- _TRECHO DO TEXTO_:
++++
13 de janeiro de 2014

Revoo


    Tu és saudade e eu sou vaidade, me dizia, no último encontro. E dizia da pior maneira, recordo: sem nenhuma palavra. A vaidade dela queimando meus poros, com aquela malícia felina que lhe foi dada na adolescência. Sim, na adolescência, porque sinto que a conheço desde que ela era a guria moura atirada entre os bichos de pelúcia, com as covinhas do sorriso mais acentuadas que nunca e o sorriso mais travesso que nunca e os segredos mais escondidos que nunca e os sonhos mais bonitos que os de hoje. Sinto, também, que a quis a vida toda, desde que eu era a guria que fugia pros matos, que saía pra chuva chutando barro nos guris da vila, louca por tudo que não podia fazer, teimosa e quase livre, salvo o coração que sempre me pôs de joelhos.
++++
- _ENTRADAS EXTRAÍDAS_:
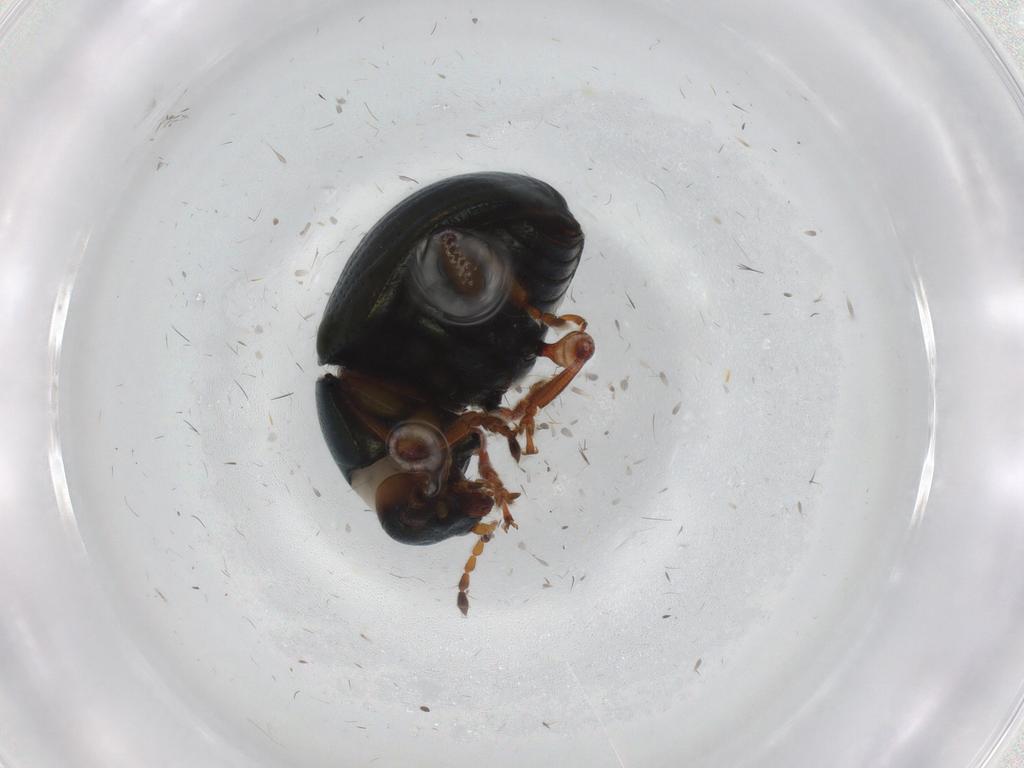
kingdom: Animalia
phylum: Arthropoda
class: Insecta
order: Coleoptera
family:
++++
- _O QUE SE ESPERA_: Prossiga com o texto "Revoo", escrevendo a partir da última frase mostrada.

- _RESPOSTA ESCRITA_:
    Acontece que nos encontramos tarde. Da primeira vez eu não a vi, e todo mundo viu, todo mundo comentou, todo mundo quis. Mas meus olhos estavam em paz, até ela decidir, inconscientemente, que paz demais deve ser violada. Ela violentou minha paz e eu deixei, uma vez, duas vezes... Nas outras vezes fui eu mesma quem pediu. Ela era a chuva proibida pela mãe, ela era o cheiro tentador que o mato tem. Passou por mim feito um vento e arrastou meus olhos com ela, pelos cabelos dela, pelas costas dela que contrastavam uma renda branca, pelo quadril latino dela, pelas pernas ligeiras dela, pelo ar petulante e empinado dela. Mas isso todo mundo já leu, embora ninguém tenha entendido a importância da repetição. Repito pra ver se esqueço, pra gastar a sensação de ser levada, por vontade, vida a fora. Ela ainda era somente uma presença muda, uma sedutora presença muda, até que riu. Mesmo ambiente, uma jogada de cabelos, um olhar disfarçado de acaso e uma risada... Uma risada audaz que eu quis ouvir centenas de vezes, e ouvi, de fato. Ouvi e entendi aquele cantor que dizia que gente apaixonada faz um hino do som da risada da pessoa, ou algo assim. Eu fiz três canções diferentes com a risada dela: uma, tinha dedilhados de violão em uma manhã comum com café fresco; outra, tinha o ritmo marcado de um tango em noites ardentes de Buenos Aires; e a última, possuía a melancolia do adeus de uma música clássica.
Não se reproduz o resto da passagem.